Managing money within the context of marriage can be messy. No matter how much we love our spouses, there's always an uncomfortable stretching of our past experiences, gifts and spending inclinations, dreams and goals when it comes to dollars and cents. Financial fidelity isn't for the weak of heart. You have to have the courage to fight for each other and your future. You have to have the restraint to refrain from continually nagging about your significant other's areas of weaknesses. You must see your own money mistakes before pointing out those of others.

Can I be straight with you? All of the above is incredibly difficult.

Especially when your spouse calls to say he just spent $1300 on parking.
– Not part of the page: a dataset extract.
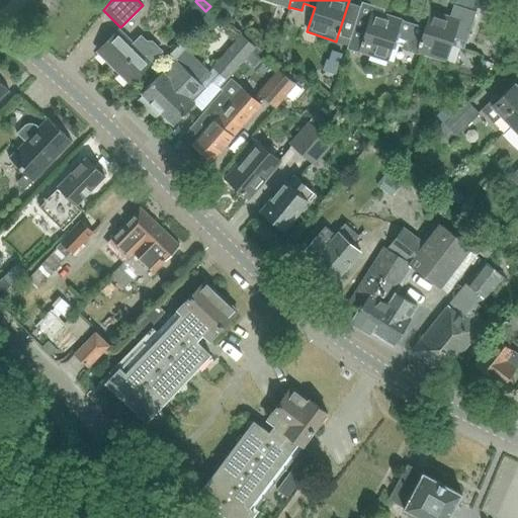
[(419,45),(416,52),(445,61),(453,36),(466,40),(476,12),(454,4),(450,16),(430,9),(424,27),(420,39),(419,39),(418,44),(419,45)]
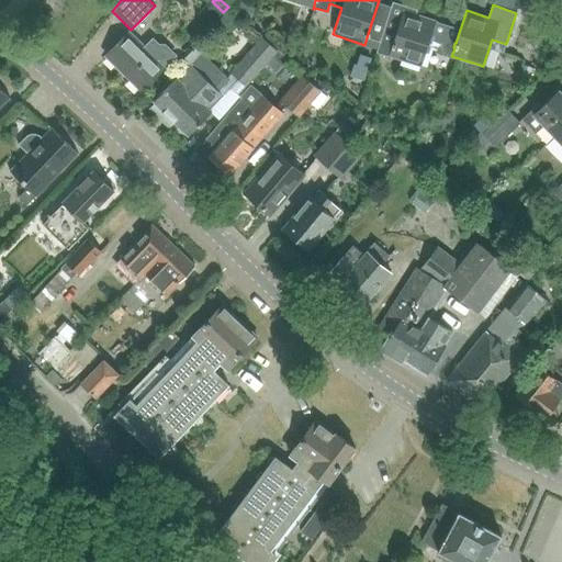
[(378,48),(377,52),(420,66),(429,38),(441,43),(439,51),(449,54),(449,55),(451,56),(454,48),(453,47),(454,43),(456,43),(460,30),(448,25),(435,21),(436,20),(416,13),(403,9),(400,19),(389,15),(380,42),(378,48)]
Say what?!

If you are currently struggling with the sticky situations brought about by marriage and money, consider the following ideas to avoid money mistakes that ruin marriages.

Get Help Now

Last week, a sweet young woman reached out via e-mail because she felt her marriage was hanging on by thread due to the overwhelming debt taken on by her and her husband. When I suggested that they pursue counseling at a local church, she quickly noted that there were others who probably needed the time of the staff more, those who had it worse.

She might be right. However, it's difficult to know when we will slip into the category of being the worse off.

If you and your spouse are in financial trouble, marital trouble could easily follow quickly. Seek counseling from a professional or church. If your spouse won't go with you, go by yourself. An outside perspective might help clarify your current situation.

Begin from a Place of Love

I've never met a blushing bride or a grinning groom who said, "I do, you horrid beast." Most begin their journey into matrimony with gushing love and hopeful dreams. The best thing you could do to improve the health of your marriage and finances is to return to that space.

No, you don't need to rent a tux or squeeze into your wedding dress. You simply need to remember how much you love your spouse. In the midst of day-to-day life and balancing the checkbook, it's easy to see your husband or wife as at odds with you. Instead, recall those deep emotions that caused you to vow for better and for worse.

Frequently Communicate About Money

It's awkward at first. You don't know if you're doing it right. You feel clumsy and embarrassed. But talking about money on a regular basis will open the gates for health and reconciliation.

Communication does not equal pointing out every single mistake your spouse makes. Instead, begin by dreaming big together. Think about what you would do if you didn't have payments. Where would you go? What would you save for? How could your family change? How could you make the world a better place?

Forty minutes later, I learned my husband had swiped an old parking garage ticket - one that shouldn't have even worked - when exiting in a hurry. He glanced down at the total and was shocked to see the amount, which he thought was $300+ dollars. A few phone calls later, the mess was revealed to be larger to the tune of over $1300. Eventually, everything was cleared up and his parking actually ended up being free due to the mistake. Although I wouldn't recommend this method due to the years of life stripped away by panic just to nab free parking.

It took years to build the financial trust we have in our marriage. It will require years more of intentionality to remain in that same place. But the extra effort and merging of our goals is worth more than any earthly sum - even $1300 for parking.